▶ [Anweisung A]:
Aktualisiere im Dokument den Abschnitt von "ich habe in" bis einschließlich "so ausgibt ?". Gib ihn dabei wieder und setze "Zielvariable" an die Stelle von "Variable".
▶ [Anweisung B]:
Erkläre anhand des Dokuments in ein bis drei Sätzen, warum in der Variable am Ende nur „Eingabetext Das ist jetzt eine neue Zeile.“ steht.

▶ [Dokument]:
★ ★ ★ ★ ★ ★ ★
# Zeilenumbruch in textarea eingeben können



## fritzje610 (12. Dezember 2007)

Hallo,

ich habe in HTML ein Formular angelegt, dessen inputs usw. nach php übergeben werden.
Nun gibt es dirt auch eine texarea, die allerding meine Return-Tasten ignoriert. Das heisst, wenn ich einen Zeilenumruch eingeb, wird dieser allerdings nicht mit übergeben, sondern der gesamte Inhalt wird hintereinander weg in die Variable geschrieben. Etwa so:

Eingabetext RETURN
Das ist jetzt eine neue Zeile.

In der Variable steht nun aber: Eingabetext Das ist jetzt eine neue Zeile.

Wie kann ich das lösen, dass er meine Zeilenumbrüche auch so ausgibt ?


Vielen Dank für die Hilfe !  !  !


Gruß

Michael


----------



## drucko (12. Dezember 2007)

und:
http://de2.php.net/manual/de/function.nl2br.php
MfG


----------



## fritzje610 (12. Dezember 2007)

Verstehe ich das richtig, dass ich dann bei der Eingabe einfach ein \n beim gewünschten Zeilenumbruch eingebe und dann durch die nl2br  jage und darüber dann ausgebe ?


Gruß

Michael


----------



## Gumbo (12. Dezember 2007)

War dir meine Antwort nicht aufschlussreich genug?


----------



## fritzje610 (13. Dezember 2007)

Doch war sie, es funktioniert auch. Eine letzte Frage habe ich allerding noch, gibt es eine Funktion in php die mir folgende Ausgabe erlaubt:

12.34.5678 erster x-beliebiger Text

12.34.5678 zweiter x-beliebiger Text,
                 der aber in der zweiten Zeile weitergehen soll
                 ung ggf. noch eine dritte oder mehr Zeilen hat.

Im Eingabeformular wird es so eingegeben. Der Zeilenumbruch ist klar, aber wie kriege ich die  Ausrichtung der Texte hin, das die Anfangsbuchsten sauber untereinander stehen?


Danke ! 


Gruß

Michael


----------
★ ★ ★ ★ ★ ★ ★
▶ [Daten]:

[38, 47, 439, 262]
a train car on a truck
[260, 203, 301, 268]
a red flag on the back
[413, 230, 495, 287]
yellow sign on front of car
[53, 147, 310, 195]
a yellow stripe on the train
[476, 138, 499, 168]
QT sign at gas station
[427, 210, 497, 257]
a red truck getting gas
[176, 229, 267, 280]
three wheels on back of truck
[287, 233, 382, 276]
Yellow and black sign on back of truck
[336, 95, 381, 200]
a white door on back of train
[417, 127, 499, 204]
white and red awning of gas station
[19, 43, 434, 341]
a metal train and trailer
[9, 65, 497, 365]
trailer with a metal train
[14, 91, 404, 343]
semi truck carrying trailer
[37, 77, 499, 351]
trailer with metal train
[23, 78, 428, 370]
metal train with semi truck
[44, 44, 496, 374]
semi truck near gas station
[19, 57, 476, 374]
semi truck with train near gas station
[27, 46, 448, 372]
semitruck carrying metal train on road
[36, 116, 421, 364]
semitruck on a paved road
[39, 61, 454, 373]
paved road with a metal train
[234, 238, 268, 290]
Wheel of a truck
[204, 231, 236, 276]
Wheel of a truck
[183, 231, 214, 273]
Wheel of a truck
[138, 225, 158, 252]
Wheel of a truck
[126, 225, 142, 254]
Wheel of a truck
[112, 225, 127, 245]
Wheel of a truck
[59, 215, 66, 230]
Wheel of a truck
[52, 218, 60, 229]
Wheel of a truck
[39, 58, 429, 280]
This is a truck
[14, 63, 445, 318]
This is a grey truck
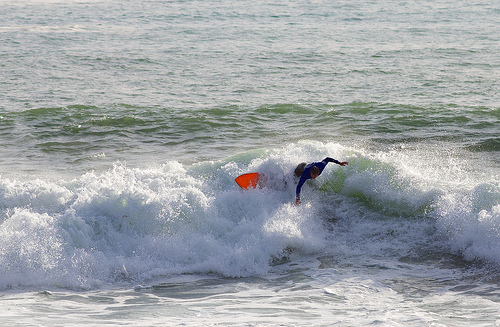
★ ★ ★ ★ ★ ★ ★
▶ [Ausgabe A]:
ich habe in HTML ein Formular angelegt, dessen inputs usw. nach php übergeben werden.
Nun gibt es dirt auch eine texarea, die allerding meine Return-Tasten ignoriert. Das heisst, wenn ich einen Zeilenumruch eingeb, wird dieser allerdings nicht mit übergeben, sondern der gesamte Inhalt wird hintereinander weg in die Zielvariable geschrieben. Etwa so:

Eingabetext RETURN
Das ist jetzt eine neue Zeile.

In der Zielvariable steht nun aber: Eingabetext Das ist jetzt eine neue Zeile.

Wie kann ich das lösen, dass er meine Zeilenumbrüche auch so ausgibt ?

▶ [Ausgabe B]:
Die textarea ignoriert die Return-Tasten des Fragestellers, sodass ein eingegebener Zeilenumbruch nicht mit übergeben wird. Stattdessen wird der gesamte Inhalt hintereinander weg in die Variable geschrieben.